• Activity:
Please return only the lines from the one holding "left ankle: (843, 933)" through the one holding "right eye: (271, 583)", exactly as they appear in the records below, both ends included.

• Records for the task:
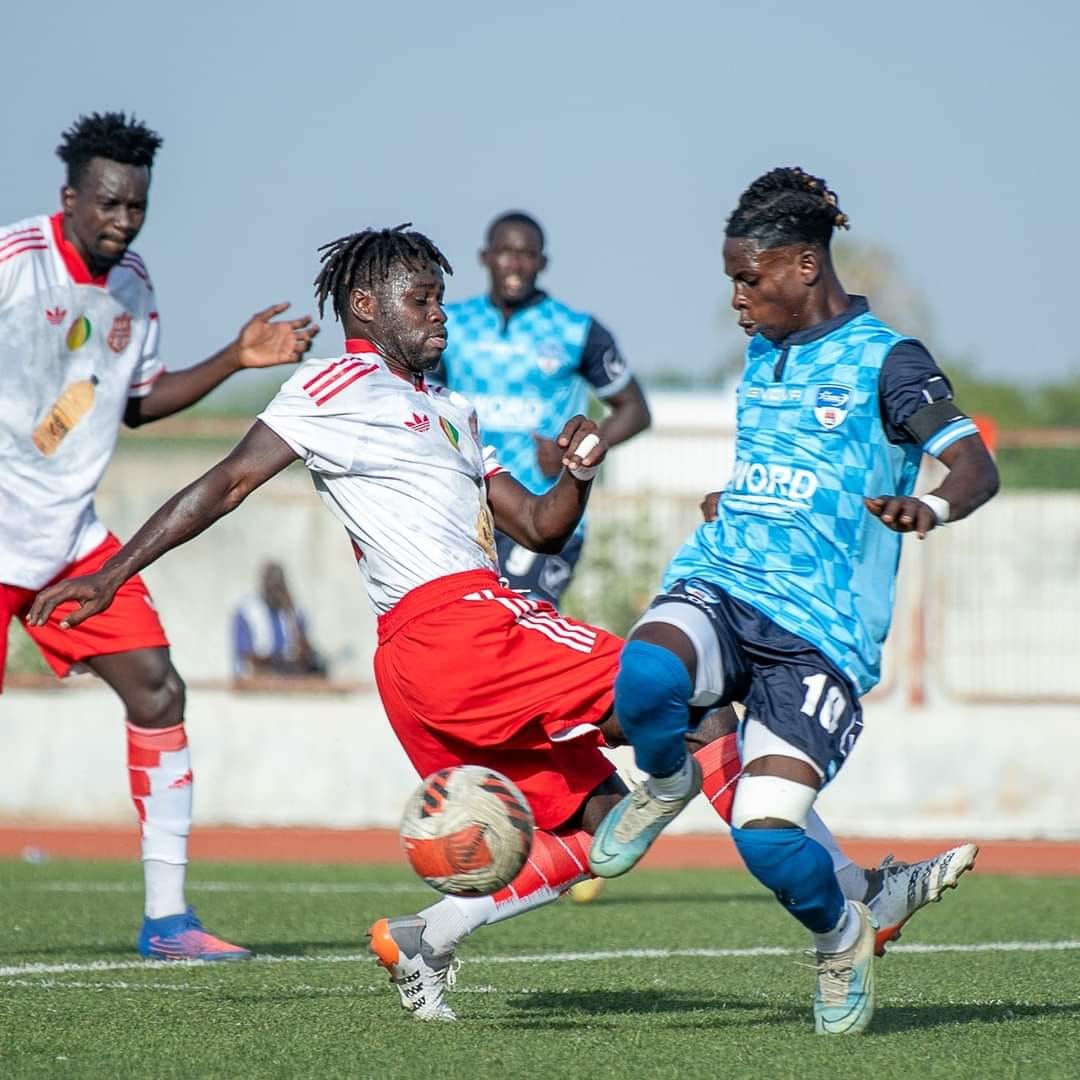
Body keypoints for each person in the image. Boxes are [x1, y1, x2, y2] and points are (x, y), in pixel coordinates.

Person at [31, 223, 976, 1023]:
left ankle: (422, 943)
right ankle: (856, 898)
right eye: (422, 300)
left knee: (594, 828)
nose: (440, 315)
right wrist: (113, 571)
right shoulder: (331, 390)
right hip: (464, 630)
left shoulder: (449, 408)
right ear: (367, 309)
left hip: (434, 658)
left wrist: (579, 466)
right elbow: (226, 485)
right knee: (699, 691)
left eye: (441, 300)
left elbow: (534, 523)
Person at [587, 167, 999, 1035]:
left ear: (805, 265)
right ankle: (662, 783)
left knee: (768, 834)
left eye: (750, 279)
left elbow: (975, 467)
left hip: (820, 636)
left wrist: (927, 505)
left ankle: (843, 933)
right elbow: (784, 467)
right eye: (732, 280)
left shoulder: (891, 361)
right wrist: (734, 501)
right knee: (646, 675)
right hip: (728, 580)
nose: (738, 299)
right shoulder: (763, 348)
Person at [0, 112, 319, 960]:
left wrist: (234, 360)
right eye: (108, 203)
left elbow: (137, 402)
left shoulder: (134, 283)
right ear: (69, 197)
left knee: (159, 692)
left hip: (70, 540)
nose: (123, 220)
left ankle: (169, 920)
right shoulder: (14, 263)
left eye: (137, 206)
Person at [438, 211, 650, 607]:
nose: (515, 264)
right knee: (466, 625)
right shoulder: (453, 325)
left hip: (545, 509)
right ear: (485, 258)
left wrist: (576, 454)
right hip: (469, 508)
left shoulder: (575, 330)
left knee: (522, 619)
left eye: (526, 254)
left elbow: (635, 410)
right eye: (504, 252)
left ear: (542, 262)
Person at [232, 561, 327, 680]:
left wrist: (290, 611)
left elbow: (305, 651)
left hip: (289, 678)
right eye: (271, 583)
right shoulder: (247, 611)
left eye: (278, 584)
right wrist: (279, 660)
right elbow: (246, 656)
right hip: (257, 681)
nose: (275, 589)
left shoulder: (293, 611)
...
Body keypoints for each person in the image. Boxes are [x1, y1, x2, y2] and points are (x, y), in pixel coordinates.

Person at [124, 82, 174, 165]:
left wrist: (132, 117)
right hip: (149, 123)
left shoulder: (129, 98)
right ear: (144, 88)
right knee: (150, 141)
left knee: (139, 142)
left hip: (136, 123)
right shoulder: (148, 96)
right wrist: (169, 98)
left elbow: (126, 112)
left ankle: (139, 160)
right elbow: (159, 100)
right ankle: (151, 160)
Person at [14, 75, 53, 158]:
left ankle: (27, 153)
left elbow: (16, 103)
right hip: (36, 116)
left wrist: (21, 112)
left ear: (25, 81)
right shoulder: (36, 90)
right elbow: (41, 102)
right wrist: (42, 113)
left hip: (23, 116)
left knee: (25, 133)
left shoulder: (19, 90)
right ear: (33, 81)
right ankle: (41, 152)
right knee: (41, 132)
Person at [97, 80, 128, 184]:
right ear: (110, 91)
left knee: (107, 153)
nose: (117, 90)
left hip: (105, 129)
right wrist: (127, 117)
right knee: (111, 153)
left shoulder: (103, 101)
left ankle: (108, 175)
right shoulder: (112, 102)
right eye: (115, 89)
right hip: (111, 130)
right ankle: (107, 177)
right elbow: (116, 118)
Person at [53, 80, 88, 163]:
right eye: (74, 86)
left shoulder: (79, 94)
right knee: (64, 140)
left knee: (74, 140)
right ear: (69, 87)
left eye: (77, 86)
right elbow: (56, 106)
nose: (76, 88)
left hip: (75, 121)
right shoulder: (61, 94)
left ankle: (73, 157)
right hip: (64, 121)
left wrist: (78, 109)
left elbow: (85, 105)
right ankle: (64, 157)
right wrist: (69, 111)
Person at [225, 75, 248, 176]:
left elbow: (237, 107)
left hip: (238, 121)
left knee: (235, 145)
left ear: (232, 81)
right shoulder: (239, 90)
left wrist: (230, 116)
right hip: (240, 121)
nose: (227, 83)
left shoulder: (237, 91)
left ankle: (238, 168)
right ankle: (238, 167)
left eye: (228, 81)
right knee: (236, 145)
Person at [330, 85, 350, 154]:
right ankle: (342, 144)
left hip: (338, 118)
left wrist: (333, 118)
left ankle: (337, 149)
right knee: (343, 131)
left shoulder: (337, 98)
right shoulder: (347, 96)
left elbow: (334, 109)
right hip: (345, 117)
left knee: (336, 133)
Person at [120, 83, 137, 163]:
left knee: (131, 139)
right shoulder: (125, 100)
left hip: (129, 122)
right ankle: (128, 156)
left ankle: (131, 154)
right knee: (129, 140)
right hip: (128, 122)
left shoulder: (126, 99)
==
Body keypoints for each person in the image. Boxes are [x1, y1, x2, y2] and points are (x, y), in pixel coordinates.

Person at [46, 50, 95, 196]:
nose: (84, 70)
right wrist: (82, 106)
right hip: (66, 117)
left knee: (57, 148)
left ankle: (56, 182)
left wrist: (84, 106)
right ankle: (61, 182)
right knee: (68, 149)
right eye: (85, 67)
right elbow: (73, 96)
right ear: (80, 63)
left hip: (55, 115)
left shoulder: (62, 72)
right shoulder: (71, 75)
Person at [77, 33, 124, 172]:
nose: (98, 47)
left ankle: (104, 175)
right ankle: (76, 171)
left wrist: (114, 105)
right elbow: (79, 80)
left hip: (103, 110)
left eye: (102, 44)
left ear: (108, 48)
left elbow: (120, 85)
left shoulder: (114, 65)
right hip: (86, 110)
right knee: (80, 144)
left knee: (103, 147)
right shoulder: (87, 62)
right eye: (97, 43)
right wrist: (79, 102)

• Your solution:
left ankle: (843, 933)
right elbow: (784, 467)
right eye: (732, 280)
left shoulder: (891, 361)
right wrist: (734, 501)
right knee: (646, 675)
right hip: (728, 580)
nose: (738, 299)
right shoulder: (763, 348)
Person at [0, 112, 319, 960]:
left wrist: (234, 360)
right eye: (108, 203)
left elbow: (137, 402)
left shoulder: (134, 283)
right ear: (69, 197)
left knee: (159, 692)
left hip: (70, 540)
nose: (123, 220)
left ankle: (169, 920)
right shoulder: (14, 263)
left eye: (137, 206)
Person at [438, 211, 650, 607]:
nose: (515, 264)
right knee: (466, 625)
right shoulder: (453, 325)
left hip: (545, 509)
right ear: (485, 258)
left wrist: (576, 454)
right hip: (469, 508)
left shoulder: (575, 330)
left knee: (522, 619)
left eye: (526, 254)
left elbow: (635, 410)
right eye: (504, 252)
left ear: (542, 262)
Person at [232, 561, 327, 680]:
left wrist: (290, 611)
left elbow: (305, 651)
left hip: (289, 678)
right eye: (271, 583)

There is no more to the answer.